You would have the same concern either way. If your OBDII socket has live power so the cams are running when the vehicle is off, you are causing the same drain as having them anywhere else tapped into a different live circuit.

The question then is how long will it be parked without running to recharge the battery, and how much current do the two cams combined use? If the current drain is more than slight, it will wear your battery down over time to have it more deeply discharging.
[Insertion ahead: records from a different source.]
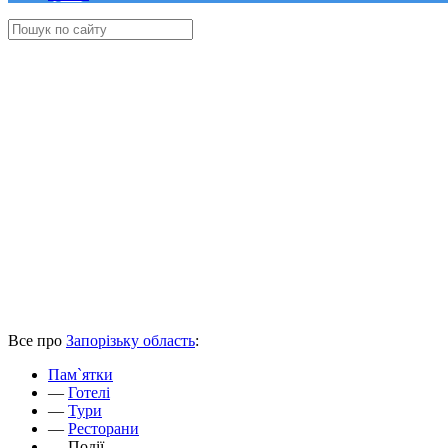
Все про
Запорізьку область
:
Пам`ятки
—
Готелі
—
Тури
—
Ресторани
—
Події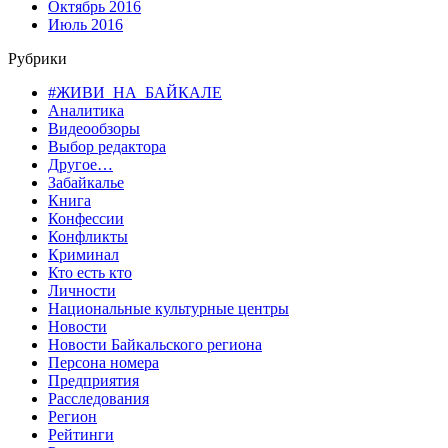
Октябрь 2016
Июль 2016
Рубрики
#ЖИВИ_НА_БАЙКАЛЕ
Аналитика
Видеообзоры
Выбор редактора
Другое…
Забайкалье
Книга
Конфессии
Конфликты
Криминал
Кто есть кто
Личности
Национальные культурные центры
Новости
Новости Байкальского региона
Персона номера
Предприятия
Расследования
Регион
Рейтинги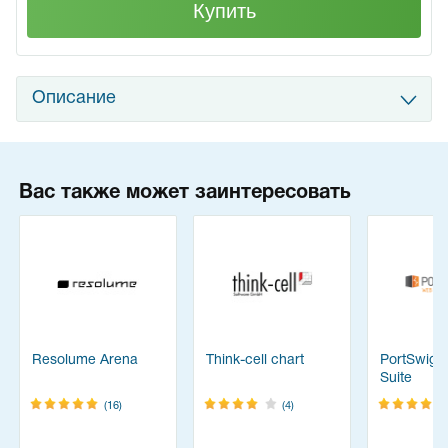
Купить
Описание
Вас также может заинтересовать
Resolume Arena
Think-cell chart
PortSwigg
Suite
(16)
(4)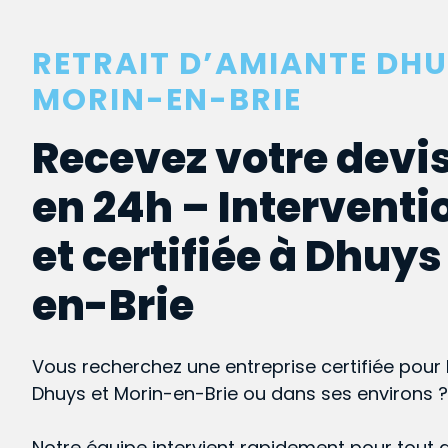
RETRAIT D’AMIANTE DHU
MORIN-EN-BRIE
Recevez votre devis
en 24h – Interventi
et certifiée à Dhuys
en-Brie
Vous recherchez une entreprise certifiée pour 
Dhuys et Morin-en-Brie ou dans ses environs ?
Notre équipe intervient rapidement pour tout 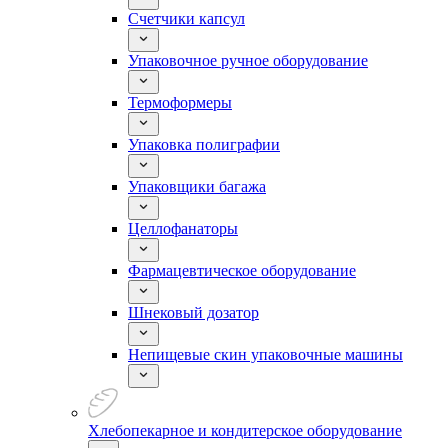
Счетчики капсул
Упаковочное ручное оборудование
Термоформеры
Упаковка полиграфии
Упаковщики багажа
Целлофанаторы
Фармацевтическое оборудование
Шнековый дозатор
Непищевые скин упаковочные машины
Хлебопекарное и кондитерское оборудование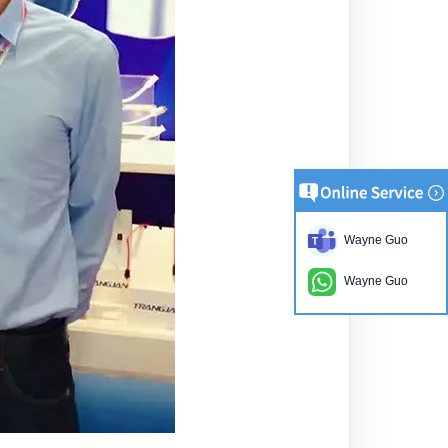
Wayne Guo
Wayne Guo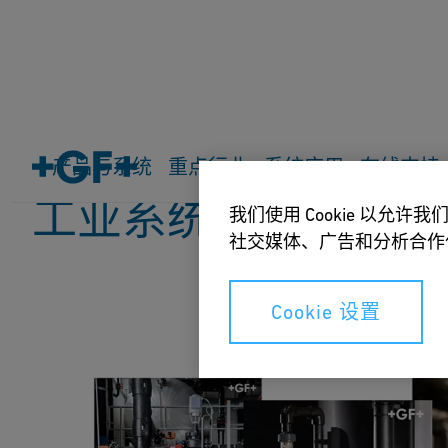
主页
在线支持
设计手册
工业系统
产品与系统
重点行业
系统应用
在线支持
工业系统
我们使用 Cookie 以
社交媒体、广告和分析合作
Cookie 设置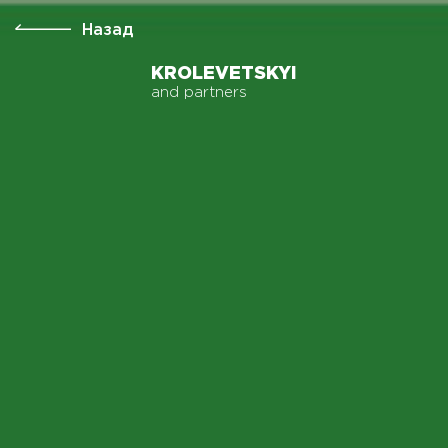
Назад
KROLEVETSKYI
and partners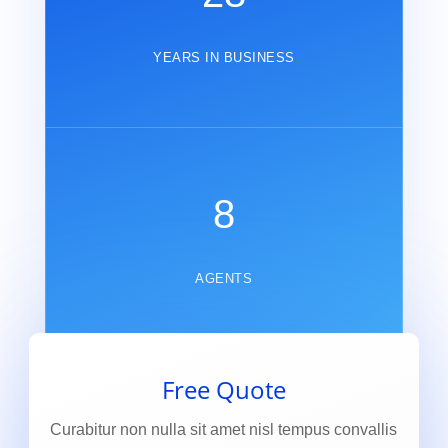
YEARS IN BUSINESS
8
AGENTS
Free Quote
Curabitur non nulla sit amet nisl tempus convallis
If you want it on the entire time you are parked, I might consider a different approach to it which is to have a 2nd small sealed lead acid (or other chemistry if you want to pay more for battery and also an additional charging circuit) battery, directly powering the cams, and the vehicle charging system hooked up to it through a relay only activated when the ignition is on, so it disconnects the primary vehicle battery when the vehicle is off/parked. That way you would only potentially run down the cams' battery and that type of battery is both able to survive more, deeper discharge cycles, but also cheaper to replace. For example an ~8Ah battery similar to what is used in many low end computer UPS, costs about $20.


Additionally, I'm worried about the airbag blowing out while hiding the wires to the camera along the sides of the windshield and other areas... I'm concerned so I'm thinking about disconnecting the battery while dping it. Would unplugging only negative on the battery suffice? Does anyone have any advice on how to avoid this problem?

You are very unlikely to blow the airbag while hiding the wires but if it gives you more peace of mind, yes disconnect the battery for a couple minutes before proceeding. Yes you could unplug only the negative but remember that the entire chassis, engine, etc are ground so if that battery ground clamp is resting on or touching anything else metal, it's still completing the circuit enough to potentially keep an airbag charged and ready. For this reason I'd instead disconnect the positive battery clamp.

Finally, I would appreciate any suggestions on where to find a professional installer in my area who can help me with this installation. I'm located in Quebec, Canada...

Thank you in advance for your help!

I know a thread existed a while ago about this. I'm sorry to revive this topic,
If you are going to have someone else do the work, they will likely want to decide what circuit to tap into. Otherwise, I'd think about using a lighter outlet, especially if you have more than one that is going unused, and considering even if they are being used, as long as it's not something high powered like an AC power inverter or a tire inflator, you probably have the (~less than an ) amp of margin to power the cams.

I don't know if your lighter outlets remain powered. If you have more than one, one might stay powered but the other turn off when vehicle is off. You can check that with a multimeter and if neither stay in the state you need, then see the 2014 wiring diagrams download linked in my sig as it will show you which circuits stay live or shut off with the ignition... at least for as much as remained the same between '13 and '14 which is probably quite a lot.

If you really want these always powered, easiest would be just a separate added wire run to the battery, with a fuse added in series at the battery. This will cause the absolute least alteration of the factory wiring possible. Not that altering the factory wiring is necessarily a problem but the quality of the work doing so, determines if it causes problems later on.